This is an appropriate strategy for a climate like VA where there's plenty of rain and wildfires aren't part of how the ecosystem evolved to work. On the other hand, places like this part of CA historically burned, and each year accumulate more dead flammable biomass. Applying the same sort of law in the West means companies put in inordinate amounts of work to decrease the odds that when a fire starts it gets counted as their fault: https://www.jefftk.com/p/fire-law-incentives

This particular case is a pretty unusual one where the hiker is saying they were choosing between setting a fire and dying. I doubt they were aware of the law involved, and expect they would have made the same choice regardless.

cebu|3 years ago

I worked at a summer camp in college. We had some campers and staff build a fire near the river and neglect to fully douse the embers. Hours later there was an "all hands" call on the radio. The fire had spread in about a 10 foot radius by the time we got to it. Since the soil was so loose and sandy, it had caught the roots on fire. Took hours of digging to put it out. Could not have been controlled without a team, equipment, and a quick response.

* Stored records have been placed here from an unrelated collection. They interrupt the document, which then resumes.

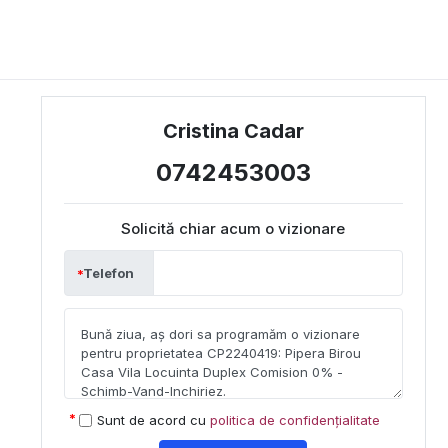
Cristina Cadar
0742453003
Solicită chiar acum o vizionare
Telefon
Sunt de acord cu
politica de confidențialitate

bryanrasmussen|3 years ago

>Stories like these make one think twice before starting a fire.

yeah, I can't afford to run the risk of something going wrong here, guess I'll keep going and hope I don't die.

mauvehaus|3 years ago

How about considering the danger that starting that fire and walking away from it stands to expose other people to? Maybe we look at things differently, but saving my own life is not worth risking the lives of a bunch of firefighters or regular folks.

Particularly not if I'm almost wholly to blame for being at risk because of my own spectacular level of stupidity.

The monetary cost of a mere $300,000 is a very poor proxy for putting the risk back on the shoulders of the person it rightly belongs on.

giantg2|3 years ago

Or why even leave the house and participate in any activity if there are lifelong legal risks to everything?

We might as well require every living person to carry multimillion dollar personal liability insurance so the government can actually get their $300k. Isn't that the same logic they use with calls for gun liability insurance? Ensure money is paid as well as make "risky" (unwanted) activities cost prohibitive thereby reducing participation.

The real problem here was how he set the fire. But the case sure does focus on a lot of other stuff.

tekla|3 years ago

I'm sure that the same people who start illegal fires in panic in forests are the same people who are in shape enough to attempt to outrun the forest fire they started.

londons_explore|3 years ago

Considering that most major fires cost far more to contain than any individual has assets, I'm not sure the law can ever really work.

aspyct|3 years ago

"If you burn a forest, we'll ruin your life". Sounds good enough for me.

apple4ever|3 years ago

> Stories like these make one think twice before starting a fire.

That's a problem in a life or death situation. You shouldn't think. You should do what is necessary to save a life, yours or someone else's.